The Herald (Harare)

Zimbabwe: Fund Set Up for Sharing Wealth

THE National Indigenisation and Economic Empowerment Fund has created a platform for equitable distribution of resources to all Zimbabweans, analysts have said. While the fund was established mainly to warehouse shares for future acquisitions by black Zimbabweans, its function has been expanded to achieve broad-based empowerment through the provision of some financing mechanisms to the economy.

The fund will, among other functions, be responsible for national projects such as financing infrastructure projects, budgetary support, provision of concessionary loans to industry and funding for the informal sector, as well as critical social programmes.

With assets now above US$1,5 billion and anticipated to grow to US$2 billion by June this year, NIEEF is expected to benefit provinces with little or no mineral resources in the medium term. This will result in accelerated rural development and job creation in communities around the country.

The fund will allow economic development through leveraging on minerals, a finite resource, under the ambit of NIEEF, largely supported by resource companies, although non-resource foreign-owned companies are also ceding shares to the fund. Currently, resource companies constitute the biggest chunk of the NIEEF.

NIEEF holds 31 percent shareholding in Zimplats. Government also concluded multimillion-dollar transactions with Blanket Mine where it now holds a 16 percent stake, Pretoria Portland Cement (9,7 percent), Unki Mine (31 percent) and Mimosa (31 percent.)

All the deals were funded through vendor financing arrangements, which meant that the fund would forego dividends until it pays off the debt. This means that the benefits will not accrue in the short term.

But the prospects are brighter for companies that have ceded shares to NIEEF. PPC Zimbabwe plans to double its annual output to one million through investing US$200 million in building a new cement processing plant in Mashonaland Central. Anglo American, the world's biggest platinum producer, says it is planning a new mine in Shurugwi.

Amplats subsidiary Unki Mine's chief financial officer Mr Colin Chibafa said the new mine would cost US$400 million and has the potential of doubling output from Zimbabwe. Unki said it was expecting to produce about 65 000 ounces of platinum last year.

Zimplats's US$461 million phase two expansion would be completed in the next two years.

It said the second phase of an expansion project expected to significantly boost Zimplats' annual output to 270 000 ounces had been slowed down "as a result of the recently implemented capital preservation measures", media reports say, citing their source as Implats chief executive Mr Terrence Goodlace.

Zimplats would also begin considering building a platinum refinery in the country, once the combined domestic production of platinum reaches about 500 000 ounces a year. Blanket Mine intends to make a further US$37 million investment over the next four years.

With such bright prospects, the dividends would be certain, some economic analysts said.
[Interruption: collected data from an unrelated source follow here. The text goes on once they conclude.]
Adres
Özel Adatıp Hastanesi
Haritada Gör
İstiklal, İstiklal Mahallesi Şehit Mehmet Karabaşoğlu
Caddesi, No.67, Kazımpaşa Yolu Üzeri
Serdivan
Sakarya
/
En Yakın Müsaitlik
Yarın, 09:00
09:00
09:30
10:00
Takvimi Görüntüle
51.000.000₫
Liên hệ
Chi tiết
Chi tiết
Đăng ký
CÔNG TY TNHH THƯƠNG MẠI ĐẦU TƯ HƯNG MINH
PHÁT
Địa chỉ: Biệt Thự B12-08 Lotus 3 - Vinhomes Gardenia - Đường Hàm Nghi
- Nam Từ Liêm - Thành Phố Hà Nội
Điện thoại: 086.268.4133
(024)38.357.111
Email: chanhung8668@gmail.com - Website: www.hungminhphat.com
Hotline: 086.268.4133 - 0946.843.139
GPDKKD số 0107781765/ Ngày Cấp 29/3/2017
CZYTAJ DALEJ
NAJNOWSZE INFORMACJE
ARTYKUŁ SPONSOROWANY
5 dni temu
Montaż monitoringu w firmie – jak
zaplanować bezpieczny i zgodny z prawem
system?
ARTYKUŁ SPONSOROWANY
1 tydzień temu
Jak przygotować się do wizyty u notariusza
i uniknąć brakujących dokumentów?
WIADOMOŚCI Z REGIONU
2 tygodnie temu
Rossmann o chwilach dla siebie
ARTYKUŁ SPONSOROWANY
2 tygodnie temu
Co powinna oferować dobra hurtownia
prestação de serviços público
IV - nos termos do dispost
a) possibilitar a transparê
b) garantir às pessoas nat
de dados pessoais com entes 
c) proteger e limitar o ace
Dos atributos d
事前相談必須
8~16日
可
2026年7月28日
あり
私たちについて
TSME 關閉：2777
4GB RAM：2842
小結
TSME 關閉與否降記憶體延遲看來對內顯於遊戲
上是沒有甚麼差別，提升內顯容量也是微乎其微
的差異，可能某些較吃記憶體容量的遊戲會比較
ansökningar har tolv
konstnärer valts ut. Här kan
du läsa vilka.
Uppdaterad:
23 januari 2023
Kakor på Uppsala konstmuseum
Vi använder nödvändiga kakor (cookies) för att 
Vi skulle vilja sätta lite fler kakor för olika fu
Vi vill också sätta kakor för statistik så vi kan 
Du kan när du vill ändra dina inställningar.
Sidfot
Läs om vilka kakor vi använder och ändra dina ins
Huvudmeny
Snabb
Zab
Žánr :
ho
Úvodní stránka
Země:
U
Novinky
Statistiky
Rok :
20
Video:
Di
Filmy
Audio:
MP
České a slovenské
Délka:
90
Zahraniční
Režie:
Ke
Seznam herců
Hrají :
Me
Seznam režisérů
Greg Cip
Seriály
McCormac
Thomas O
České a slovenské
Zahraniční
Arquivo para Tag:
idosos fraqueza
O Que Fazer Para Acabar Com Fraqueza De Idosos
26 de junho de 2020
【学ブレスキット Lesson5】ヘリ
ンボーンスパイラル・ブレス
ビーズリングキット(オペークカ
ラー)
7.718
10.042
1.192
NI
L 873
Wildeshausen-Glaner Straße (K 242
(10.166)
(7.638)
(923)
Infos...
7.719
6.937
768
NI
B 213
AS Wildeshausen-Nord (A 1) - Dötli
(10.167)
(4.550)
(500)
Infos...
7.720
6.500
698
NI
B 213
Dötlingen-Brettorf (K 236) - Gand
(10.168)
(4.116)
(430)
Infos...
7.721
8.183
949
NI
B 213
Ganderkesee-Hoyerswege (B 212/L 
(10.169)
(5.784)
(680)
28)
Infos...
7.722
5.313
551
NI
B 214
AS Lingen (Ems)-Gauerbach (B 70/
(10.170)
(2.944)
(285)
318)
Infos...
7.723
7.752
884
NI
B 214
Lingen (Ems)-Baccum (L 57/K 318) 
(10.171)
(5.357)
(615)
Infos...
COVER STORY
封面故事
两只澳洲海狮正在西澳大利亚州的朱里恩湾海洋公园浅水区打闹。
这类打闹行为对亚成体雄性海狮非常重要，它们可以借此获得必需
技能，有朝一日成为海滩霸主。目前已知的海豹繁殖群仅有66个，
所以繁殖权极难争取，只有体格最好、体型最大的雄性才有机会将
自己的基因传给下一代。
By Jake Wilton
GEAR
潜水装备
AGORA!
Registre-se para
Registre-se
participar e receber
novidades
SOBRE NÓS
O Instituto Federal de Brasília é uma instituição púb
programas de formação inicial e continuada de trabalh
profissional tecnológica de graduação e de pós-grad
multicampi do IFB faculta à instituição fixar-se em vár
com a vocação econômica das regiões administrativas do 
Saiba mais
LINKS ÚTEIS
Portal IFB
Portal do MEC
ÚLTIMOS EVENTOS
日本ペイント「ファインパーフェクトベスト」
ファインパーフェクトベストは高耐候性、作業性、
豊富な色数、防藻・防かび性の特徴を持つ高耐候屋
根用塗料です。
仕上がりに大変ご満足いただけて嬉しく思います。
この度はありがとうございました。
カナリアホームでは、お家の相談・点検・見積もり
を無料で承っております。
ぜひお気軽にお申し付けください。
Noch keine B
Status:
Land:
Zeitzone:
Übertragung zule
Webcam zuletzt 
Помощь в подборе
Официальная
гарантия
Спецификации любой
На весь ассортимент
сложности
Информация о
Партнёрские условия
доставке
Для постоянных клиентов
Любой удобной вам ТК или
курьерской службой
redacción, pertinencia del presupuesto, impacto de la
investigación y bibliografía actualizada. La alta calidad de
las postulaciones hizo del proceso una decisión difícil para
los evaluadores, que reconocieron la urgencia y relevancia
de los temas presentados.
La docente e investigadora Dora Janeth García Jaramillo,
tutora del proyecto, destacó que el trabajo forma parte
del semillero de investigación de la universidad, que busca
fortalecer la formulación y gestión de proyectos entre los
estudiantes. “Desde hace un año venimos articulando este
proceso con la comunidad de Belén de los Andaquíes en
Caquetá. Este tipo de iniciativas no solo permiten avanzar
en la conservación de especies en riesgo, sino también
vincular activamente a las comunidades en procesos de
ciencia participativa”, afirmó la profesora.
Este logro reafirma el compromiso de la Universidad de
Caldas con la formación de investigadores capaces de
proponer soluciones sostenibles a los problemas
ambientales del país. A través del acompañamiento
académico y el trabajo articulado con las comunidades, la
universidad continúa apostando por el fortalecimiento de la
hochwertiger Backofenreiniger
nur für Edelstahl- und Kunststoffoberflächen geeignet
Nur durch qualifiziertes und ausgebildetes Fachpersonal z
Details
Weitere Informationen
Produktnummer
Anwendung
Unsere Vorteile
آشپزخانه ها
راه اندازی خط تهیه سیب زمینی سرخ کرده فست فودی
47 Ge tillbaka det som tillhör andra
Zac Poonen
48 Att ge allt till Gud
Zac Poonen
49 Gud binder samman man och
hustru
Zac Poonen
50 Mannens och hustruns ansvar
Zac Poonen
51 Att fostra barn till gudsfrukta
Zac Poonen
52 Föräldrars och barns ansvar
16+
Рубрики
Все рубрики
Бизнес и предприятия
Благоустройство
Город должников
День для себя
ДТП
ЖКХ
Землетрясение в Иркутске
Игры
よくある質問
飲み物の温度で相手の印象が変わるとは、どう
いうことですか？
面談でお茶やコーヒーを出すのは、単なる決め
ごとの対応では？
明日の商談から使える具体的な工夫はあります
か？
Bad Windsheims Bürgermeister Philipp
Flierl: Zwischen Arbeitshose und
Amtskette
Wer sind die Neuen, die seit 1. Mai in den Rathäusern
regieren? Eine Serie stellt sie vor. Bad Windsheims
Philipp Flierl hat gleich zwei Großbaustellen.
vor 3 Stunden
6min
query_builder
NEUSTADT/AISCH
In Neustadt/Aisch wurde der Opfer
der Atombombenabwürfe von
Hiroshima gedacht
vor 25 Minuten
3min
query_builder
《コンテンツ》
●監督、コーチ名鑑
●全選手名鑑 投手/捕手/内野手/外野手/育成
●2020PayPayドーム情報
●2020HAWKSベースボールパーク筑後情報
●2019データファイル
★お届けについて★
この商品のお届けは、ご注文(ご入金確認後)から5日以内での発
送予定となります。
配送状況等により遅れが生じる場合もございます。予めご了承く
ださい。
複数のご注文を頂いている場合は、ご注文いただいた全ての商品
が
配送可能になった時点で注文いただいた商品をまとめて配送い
But they implored the need to enhance accounting monitoring systems to avoid the possibility of under-declaration of dividends through transfer pricing.

"That is the fundamental objective of the fund," said economist and indigenisation proponent Mr Gift Mugano, in an interview.

"If we look at distribution of resources, you will find that there is imbalance in terms of resource availability. But with NIEEF, every Zimbabwean will benefit from the country's resources. It addresses the imbalances of resource distribution where people in Masvingo, with very little mineral resources, would benefit from platinum mined in the Midlands or where people in Midlands will benefit from diamonds extracted in Manicaland."

Some mining companies in Manicaland, Midlands, Matabeleland and Mashonaland Central provinces had so far pledged US$110 million to communities they are operating in as seed capital for initial community projects.

Anglo American's local unit, Unki Mine donated US$10 million for developmental projects in Shurugwi, while Mimosa donated the same amount for Zvishavane community.

Youth Development, Indigenisation and Economic Empowerment Minister Savior Kasukuwere said last week NIEEF would help consolidate the indigenisation policy through providing capital for new business largely owned by Zimbabweans.

Some countries with natural resources have created vehicles similar to NIEEF, known as Sovereign Wealth Fund.

These include Norway (US$656,2 billion), UAE (US$627 billion), Saudi Arabia (US$532,8 billion), Russia (US$149,7 billion), Botswana (UUS$6,9 billion) and Nigeria (US$1 billion).

The Sovereign Wealth Funds for the countries above are anchored on oil, except Botswana, which is using diamonds and other minerals.